**Passage for review:**
Just kidding! Yeah I agree a good vocabulary is very important, but there are many people who just use it to try to appear superior to others.


----------



## Darwin (Apr 7, 2009)

Extensive vocabulary = success. Who knew??:w00t:


----------



## Leo G (May 12, 2005)

I sucked at vocabulary, english and such to do with words. I excelled in math, science and real world effects. And here I am, the president of my company. :w00t:


----------



## deckndave (Nov 24, 2008)

I totally %$#king agree, vocabulary is very *&#king important!:thumbsup::thumbsup:


----------



## Trim40 (Jan 27, 2009)

So, if I had paid more in school, I:
could be wearing a clip on tie w/ a short sleeve shirt
should be working in a cubicle farm
would be posting on the diy board asking how to replace a door knob.
could be a politican, they use a lot of words to say nothing.

I'm happy I paid more attention in shop class than english class.
They can use them fitty cent words to call me names, just don't call me late for dinner.


----------



## pcplumber (Oct 12, 2008)

*My Fair Lady*

How many contractors have seen the movie My Fair Lady. The movie was based on a professor's ability to tell the social status of a person by the way they speak. I think this is one of the best movies ever made.

Vocabulary, or the way a person speaks definitely seems to tell a lot about a person, but many people have speech impediments and they are geniuses in many ways.


----------



## MALCO.New.York (Feb 27, 2008)

An example spoken by the most adorable Woman who has ever Graced the Earth.

Accompanied by a Fantastic Narrative about the English Language spoken by a talent nonpareil!






http://www.youtube.com/watch?v=sG9ID4ncrTU&feature=related



My Mother JAMMED this down my Brain and Throat growing up!

I never did understand...............Until the day that it actually meant something.


----------



## silvertree (Jul 22, 2007)

Doesn't explain you must be comfortable with your dialogues.

**Data for review:**
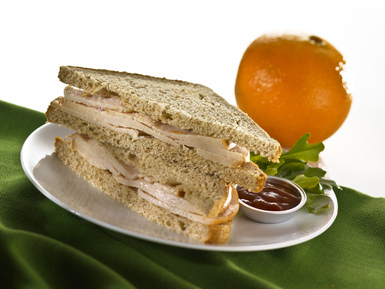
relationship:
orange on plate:
[264, 30, 346, 139] [276, 228, 302, 250]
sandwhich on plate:
[69, 62, 228, 225] [276, 228, 302, 250]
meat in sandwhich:
[106, 103, 139, 133] [69, 62, 228, 225]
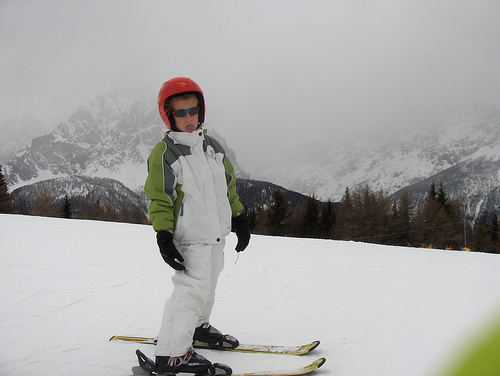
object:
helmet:
[158, 76, 206, 130]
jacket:
[142, 130, 243, 246]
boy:
[144, 76, 250, 375]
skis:
[102, 329, 324, 375]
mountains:
[8, 61, 250, 217]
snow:
[0, 211, 499, 376]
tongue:
[183, 124, 195, 136]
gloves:
[155, 231, 186, 271]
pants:
[152, 240, 225, 360]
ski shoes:
[153, 350, 214, 374]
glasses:
[170, 108, 201, 118]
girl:
[144, 73, 251, 374]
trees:
[57, 193, 74, 218]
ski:
[97, 348, 328, 374]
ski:
[107, 333, 322, 356]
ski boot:
[194, 323, 239, 350]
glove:
[233, 214, 248, 252]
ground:
[0, 214, 492, 355]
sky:
[0, 3, 497, 76]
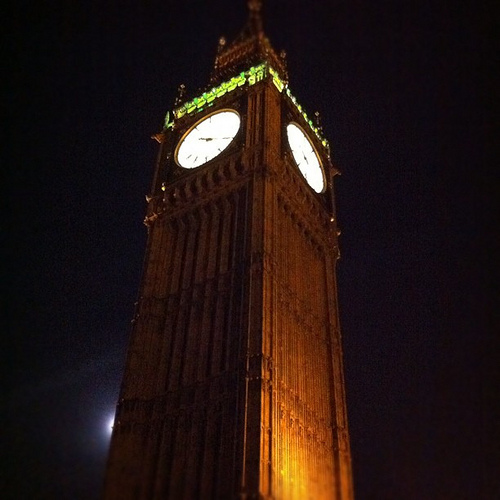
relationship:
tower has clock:
[99, 0, 355, 499] [172, 108, 240, 168]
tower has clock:
[99, 0, 355, 499] [286, 121, 328, 194]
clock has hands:
[172, 108, 240, 168] [196, 133, 231, 142]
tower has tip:
[99, 0, 355, 499] [212, 0, 289, 85]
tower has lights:
[99, 0, 355, 499] [174, 62, 266, 120]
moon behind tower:
[104, 412, 116, 444] [99, 0, 355, 499]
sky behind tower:
[2, 2, 497, 499] [99, 0, 355, 499]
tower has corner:
[99, 0, 355, 499] [258, 57, 274, 82]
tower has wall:
[99, 0, 355, 499] [100, 157, 259, 495]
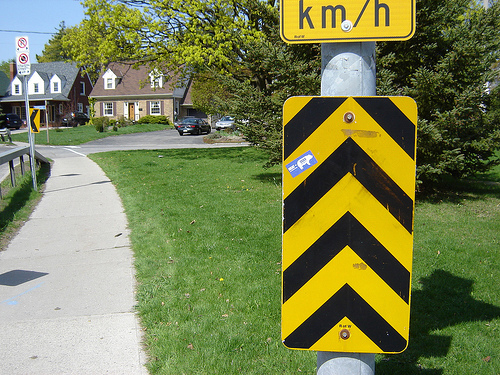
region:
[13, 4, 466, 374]
a European city street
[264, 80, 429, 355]
a yellow and black warning sign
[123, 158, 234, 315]
a green lawn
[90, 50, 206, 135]
a very nice house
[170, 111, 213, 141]
a small family car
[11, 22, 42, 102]
no parking sign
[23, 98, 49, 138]
left turn warning sign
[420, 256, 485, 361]
the shadow of a sign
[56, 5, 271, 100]
yellow flowers on a tree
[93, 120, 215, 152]
a family's home driveway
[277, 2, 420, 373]
yellow and black traffic sign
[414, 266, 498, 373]
shadow of the traffic sign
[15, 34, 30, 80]
traffic signs to left of yellow and black sign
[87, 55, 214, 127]
brown house behind the traffic signs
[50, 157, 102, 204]
sidewalk behind the traffic signs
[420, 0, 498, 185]
evergreen to right of traffic sign in foreground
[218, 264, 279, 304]
grass behind the yellow and black traffic sign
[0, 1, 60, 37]
sky above the house on the left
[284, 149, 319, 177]
sticker on the foreground traffic sign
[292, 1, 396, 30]
writing above the up arrows on traffic sign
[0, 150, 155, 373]
a gray sidewalk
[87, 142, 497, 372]
a green yard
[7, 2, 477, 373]
a scene outside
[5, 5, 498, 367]
a scene happening during the day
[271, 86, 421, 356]
a black and yellow sign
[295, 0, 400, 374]
a gray pole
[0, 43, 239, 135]
a couple of houses in the background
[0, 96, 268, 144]
a few cars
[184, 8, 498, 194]
a green trees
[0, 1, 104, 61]
a blue sky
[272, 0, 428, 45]
Speed limit sign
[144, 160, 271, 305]
Green grass with yellow dandelions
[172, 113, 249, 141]
Cars parked in the driveway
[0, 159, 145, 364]
Gray concrete sidewalk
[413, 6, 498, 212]
Evergreen trees next to the path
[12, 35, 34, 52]
No parking sign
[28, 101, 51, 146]
Black arrow indicating curve on the road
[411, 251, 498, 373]
Shadow from the sign post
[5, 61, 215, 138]
Houses in neighborhood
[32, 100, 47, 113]
Blue street sign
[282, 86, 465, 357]
street sign is yellow and black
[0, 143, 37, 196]
guard rail on the road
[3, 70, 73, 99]
three windows on the house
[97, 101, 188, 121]
brown shutters on the house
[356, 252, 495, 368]
street sign shadow in the grass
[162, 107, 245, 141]
cars in the driveway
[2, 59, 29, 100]
chimney on the house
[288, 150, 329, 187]
sticker on the street sign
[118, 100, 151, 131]
front door of the house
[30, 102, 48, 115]
street sign is blue and white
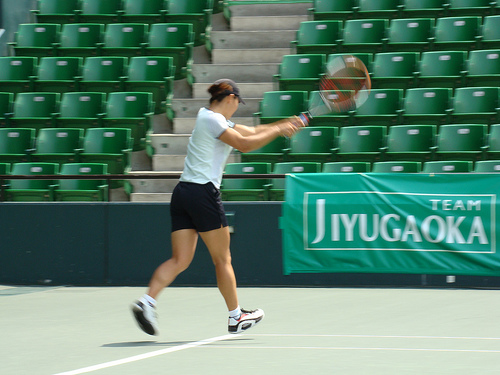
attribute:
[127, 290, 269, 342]
shoes — black, white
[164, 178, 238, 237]
shorts — blue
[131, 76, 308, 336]
woman — head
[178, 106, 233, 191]
shirt — white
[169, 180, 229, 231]
pants — black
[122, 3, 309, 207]
stairs — cement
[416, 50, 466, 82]
seats — empty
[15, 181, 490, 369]
court — green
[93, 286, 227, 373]
lines — white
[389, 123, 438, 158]
chair — bunch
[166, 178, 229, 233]
shorts — black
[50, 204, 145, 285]
padding — wall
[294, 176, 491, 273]
banner — green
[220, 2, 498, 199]
green seats — empty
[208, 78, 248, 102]
cap — black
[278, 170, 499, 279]
banner — green, white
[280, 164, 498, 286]
sign — green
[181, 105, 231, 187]
shirt — light blue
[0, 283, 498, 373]
court — light green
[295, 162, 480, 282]
text — white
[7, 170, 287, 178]
railing — metal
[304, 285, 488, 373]
court — tennis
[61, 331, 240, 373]
lines — white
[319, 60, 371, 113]
racket net — red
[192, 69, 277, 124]
hat — gray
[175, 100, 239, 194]
blouse — white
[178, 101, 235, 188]
shirt — white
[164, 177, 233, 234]
shorts — black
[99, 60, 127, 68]
tag — white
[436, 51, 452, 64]
tag — white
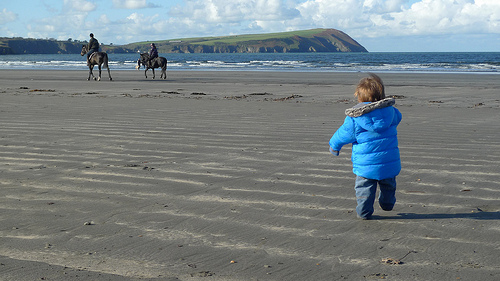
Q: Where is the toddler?
A: Foreground.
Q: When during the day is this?
A: Afternoon.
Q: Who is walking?
A: Toddler.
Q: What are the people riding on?
A: Horses.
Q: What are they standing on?
A: Sand.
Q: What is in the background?
A: Mountains.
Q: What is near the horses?
A: Water.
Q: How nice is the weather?
A: Very nice.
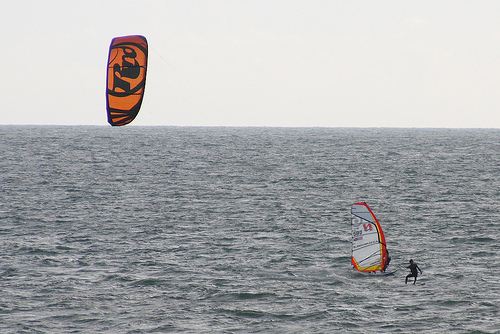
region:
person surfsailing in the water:
[402, 257, 421, 284]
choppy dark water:
[131, 247, 185, 272]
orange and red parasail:
[103, 31, 148, 128]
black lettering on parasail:
[110, 45, 139, 95]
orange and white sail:
[347, 200, 389, 271]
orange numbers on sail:
[361, 222, 371, 231]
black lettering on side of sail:
[349, 230, 366, 242]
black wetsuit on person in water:
[402, 262, 420, 285]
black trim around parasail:
[105, 32, 149, 127]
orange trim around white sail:
[348, 196, 388, 272]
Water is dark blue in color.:
[85, 193, 299, 309]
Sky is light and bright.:
[204, 39, 371, 120]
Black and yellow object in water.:
[77, 41, 179, 131]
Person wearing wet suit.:
[395, 257, 441, 303]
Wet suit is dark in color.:
[401, 244, 433, 326]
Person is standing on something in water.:
[399, 275, 429, 288]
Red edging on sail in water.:
[353, 190, 390, 228]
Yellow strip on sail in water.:
[350, 248, 385, 273]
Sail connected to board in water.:
[347, 245, 408, 295]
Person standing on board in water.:
[379, 246, 394, 272]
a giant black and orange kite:
[103, 34, 150, 130]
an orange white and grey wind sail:
[350, 199, 391, 274]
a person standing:
[404, 256, 422, 281]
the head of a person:
[408, 257, 416, 269]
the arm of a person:
[415, 262, 422, 271]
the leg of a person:
[401, 271, 411, 283]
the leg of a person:
[411, 273, 418, 283]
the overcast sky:
[2, 1, 498, 126]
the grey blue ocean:
[1, 125, 498, 330]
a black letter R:
[110, 63, 141, 90]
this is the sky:
[235, 7, 486, 92]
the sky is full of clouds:
[273, 29, 434, 91]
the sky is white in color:
[241, 11, 441, 98]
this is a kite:
[96, 32, 149, 128]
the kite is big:
[101, 32, 154, 124]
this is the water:
[191, 139, 296, 186]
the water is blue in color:
[156, 180, 265, 260]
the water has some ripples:
[226, 195, 310, 332]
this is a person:
[402, 250, 422, 284]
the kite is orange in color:
[113, 97, 130, 104]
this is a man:
[403, 257, 427, 288]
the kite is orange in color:
[98, 32, 152, 127]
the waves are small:
[106, 151, 264, 331]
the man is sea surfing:
[342, 197, 429, 308]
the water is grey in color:
[128, 170, 283, 328]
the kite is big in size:
[94, 30, 152, 130]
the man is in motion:
[404, 255, 424, 282]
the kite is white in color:
[357, 222, 376, 249]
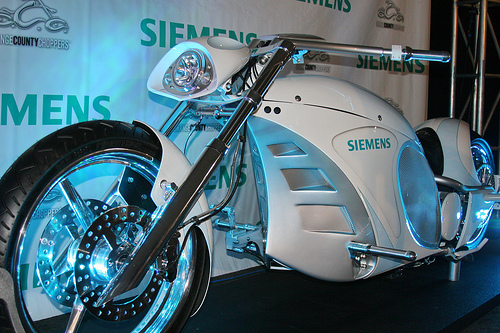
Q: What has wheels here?
A: Motorcycle.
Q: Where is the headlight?
A: On the bike.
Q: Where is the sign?
A: On the wall.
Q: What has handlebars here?
A: The bike.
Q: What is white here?
A: The bike.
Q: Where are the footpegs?
A: On the bike.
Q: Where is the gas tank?
A: On the bike.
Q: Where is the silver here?
A: On the bike.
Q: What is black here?
A: The tires.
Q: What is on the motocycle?
A: Siemens sign.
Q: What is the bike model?
A: Siemens.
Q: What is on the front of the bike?
A: Headlights.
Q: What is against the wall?
A: White bike.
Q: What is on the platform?
A: Motorcycle.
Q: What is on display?
A: Siemens bike.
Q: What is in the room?
A: Motorcycle.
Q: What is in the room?
A: New motorcycle.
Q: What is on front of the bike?
A: Headlight.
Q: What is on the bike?
A: Footrest.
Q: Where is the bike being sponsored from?
A: Siemens.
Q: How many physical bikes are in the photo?
A: 1.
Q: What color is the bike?
A: White.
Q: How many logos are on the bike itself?
A: 1.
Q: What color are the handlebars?
A: Chrome.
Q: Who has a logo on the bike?
A: Siemens.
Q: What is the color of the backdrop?
A: White.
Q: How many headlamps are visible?
A: 1.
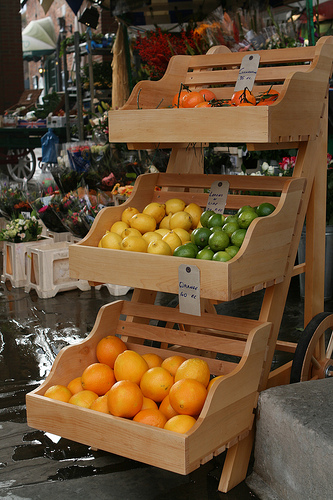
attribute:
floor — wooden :
[6, 460, 56, 477]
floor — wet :
[4, 352, 45, 368]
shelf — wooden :
[208, 392, 246, 436]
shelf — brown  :
[220, 392, 253, 427]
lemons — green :
[197, 225, 233, 254]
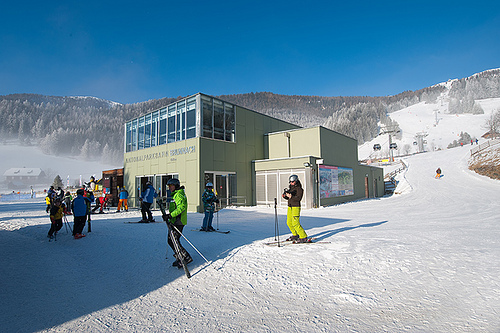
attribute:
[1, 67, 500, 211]
mountain — snowy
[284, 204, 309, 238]
ski pants — yellow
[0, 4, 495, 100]
skies — blue, crystal clear, clear, bright blue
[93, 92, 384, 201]
ski lodge — tan, modern, large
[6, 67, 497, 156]
trees — green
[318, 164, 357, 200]
map — large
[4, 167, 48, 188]
building — small, brown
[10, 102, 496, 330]
snow — white, light layer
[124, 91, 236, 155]
windows — glass, tall, large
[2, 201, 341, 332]
large shadow — large 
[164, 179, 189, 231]
jacket — green, bright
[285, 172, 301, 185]
helmet — silver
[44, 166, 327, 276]
skiing — sport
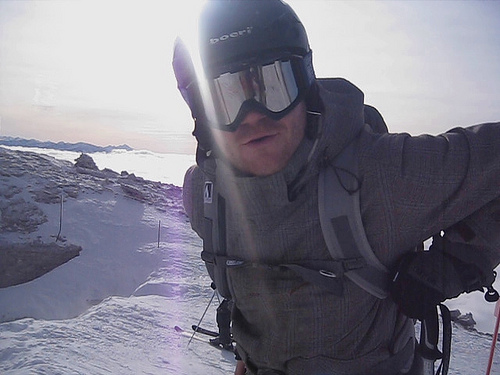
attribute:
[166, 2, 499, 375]
man — sporting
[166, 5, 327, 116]
helmet — black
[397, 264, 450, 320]
gloves — black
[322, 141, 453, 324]
backpack — gray, black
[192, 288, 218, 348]
ski pole — red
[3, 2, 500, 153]
sky — light blue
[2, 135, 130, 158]
mountains — distant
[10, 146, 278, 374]
snow — white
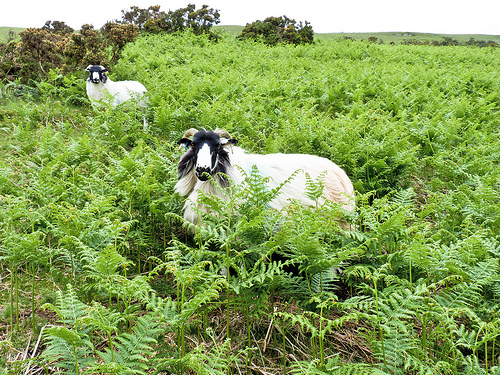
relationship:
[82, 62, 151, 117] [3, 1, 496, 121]
goat in distance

**Work task:** Write the next part of the forum thread about vocabulary, picking up after its final post. The items have nothing to do with the forum thread on vocabulary.

**Solved problem:**
I am a high school dropout but I read a lot, I am also teaching a seminar (my first) at the remodeling expo in Indianapolis this October. One of the reasons they asked me was they like the common man tone of my blog, and the fact I could use humor and still get a message across.
Also a few years ago I was asked to speak to the graduating class at a local tech college, I explained I never finished high school and they said I had achieved some things that might inspire some students and they thought I would effectively deliver the message. 
I think what Earl Nightingale means is if you speak and get the message understood to most of the people you talk to, you have gained command of the language and your listeners.


----------



## AustinDB (Sep 11, 2006)

I also believe some who find success begin to conform to the common traits of those around them...the Rodney Dangerfield's of the world may be far and few between.


----------



## silvertree (Jul 22, 2007)

This whole forum is Rodney Dangerfields, and a few even funnier.


----------



## loneframer (Feb 13, 2009)

A master of the spoken word


----------



## naptown CR (Feb 20, 2009)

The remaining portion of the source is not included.